High Protein Pancakes with Protein Powder offer not only a delicious taste but also significant health benefits, making them an ideal breakfast choice for anyone. With a simple recipe and various customization options, you can enjoy these delightful pancakes any day of the week. So why wait? Try them out for yourself today! Your mornings will never be the same. Share your results and let me know how you made them your own!
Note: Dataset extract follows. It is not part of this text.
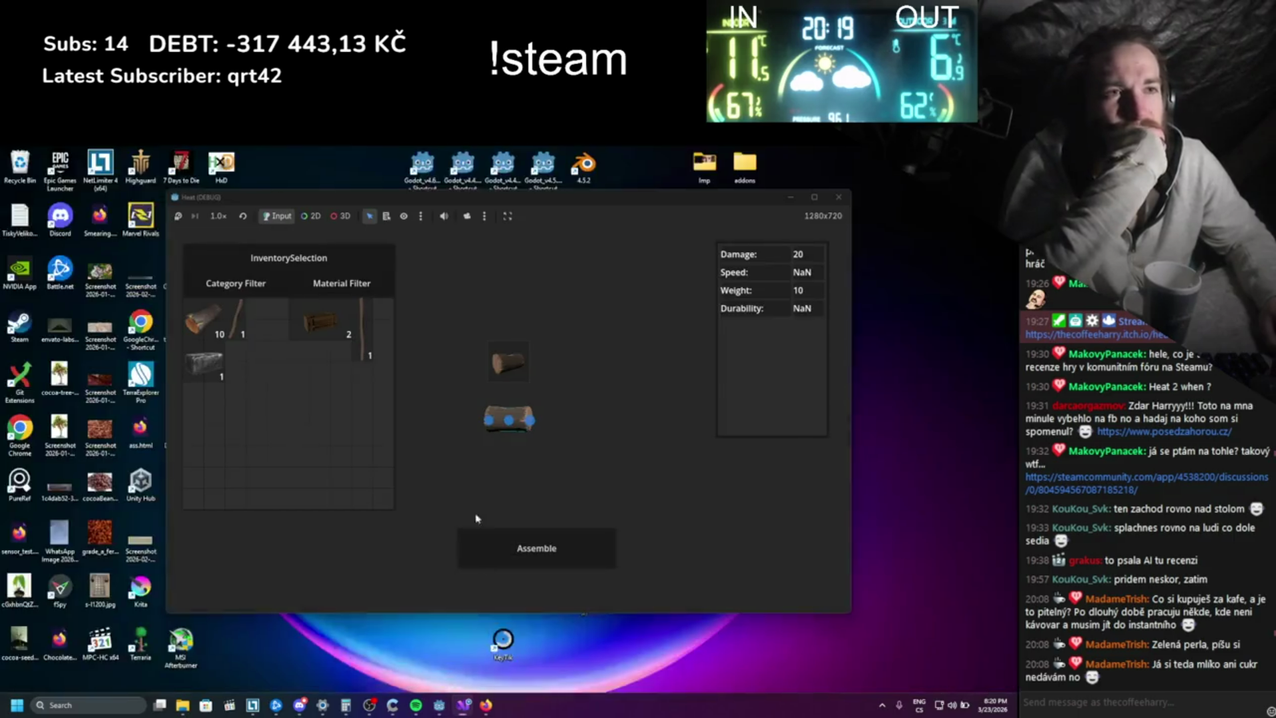
{"action": "left_click", "coordinate": [264, 326]}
High Protein Pancakes with Protein Powder

These high protein pancakes are a delicious and nutritious breakfast option, perfect for anyone looking to fuel their morning workout or enjoy a satisfying meal.
Prep Time 10 minutes
Cook Time 20 minutes
Total Time 30 minutes
Servings: 4 servings
Course: Breakfast
Cuisine: American
Calories: 280

Ingredients
  

Dry Ingredients
  • 1.5 cups all-purpose flour
  • 0.5 cup vanilla protein powder (whey recommended)
  • 0.5 teaspoon baking soda
  • 2 teaspoons baking powder
  • 0.25 teaspoon salt
Wet Ingredients
  • 0.25 cup plain Greek yogurt (full fat for richer flavor)
  • 1.25 cups milk
  • 1 egg
  • 2 teaspoons vanilla extract
  • 2 tablespoons olive oil
  • 1 tablespoon maple syrup (optional, omit if serving with syrup on top)
Cooking
  • Non-stick spray (for cooking)

Method
 

Preparation
  1. In a large bowl, whisk together the flour, vanilla protein powder, baking soda, baking powder, and salt until evenly combined. Set aside.
  2. In a separate bowl, mix the Greek yogurt, milk, egg, vanilla extract, and olive oil until smooth and well combined.
  3. Pour the wet ingredients into the bowl of dry ingredients and gently whisk just until combined. Do not overmix—the batter should be thick but pourable.
Cooking
  1. Heat a large non-stick skillet over medium heat for 2-3 minutes until a drop of water sizzles on the surface. Lightly coat the skillet with non-stick spray.
  2. Working in batches of 3-4 pancakes, add 1/4 cup of pancake batter to your skillet and cook for about 2-3 minutes until golden brown and tiny bubbles appear around the edges. Flip and cook for another 2-3 minutes.
  3. Keep finished pancakes warm in a 200°F oven while completing the remaining batches. Serve with your favorite pancake toppings.

Notes

These pancakes can be stored in an airtight container in the refrigerator for up to 3 days or frozen for up to 2 months. To reheat, use the microwave or toaster.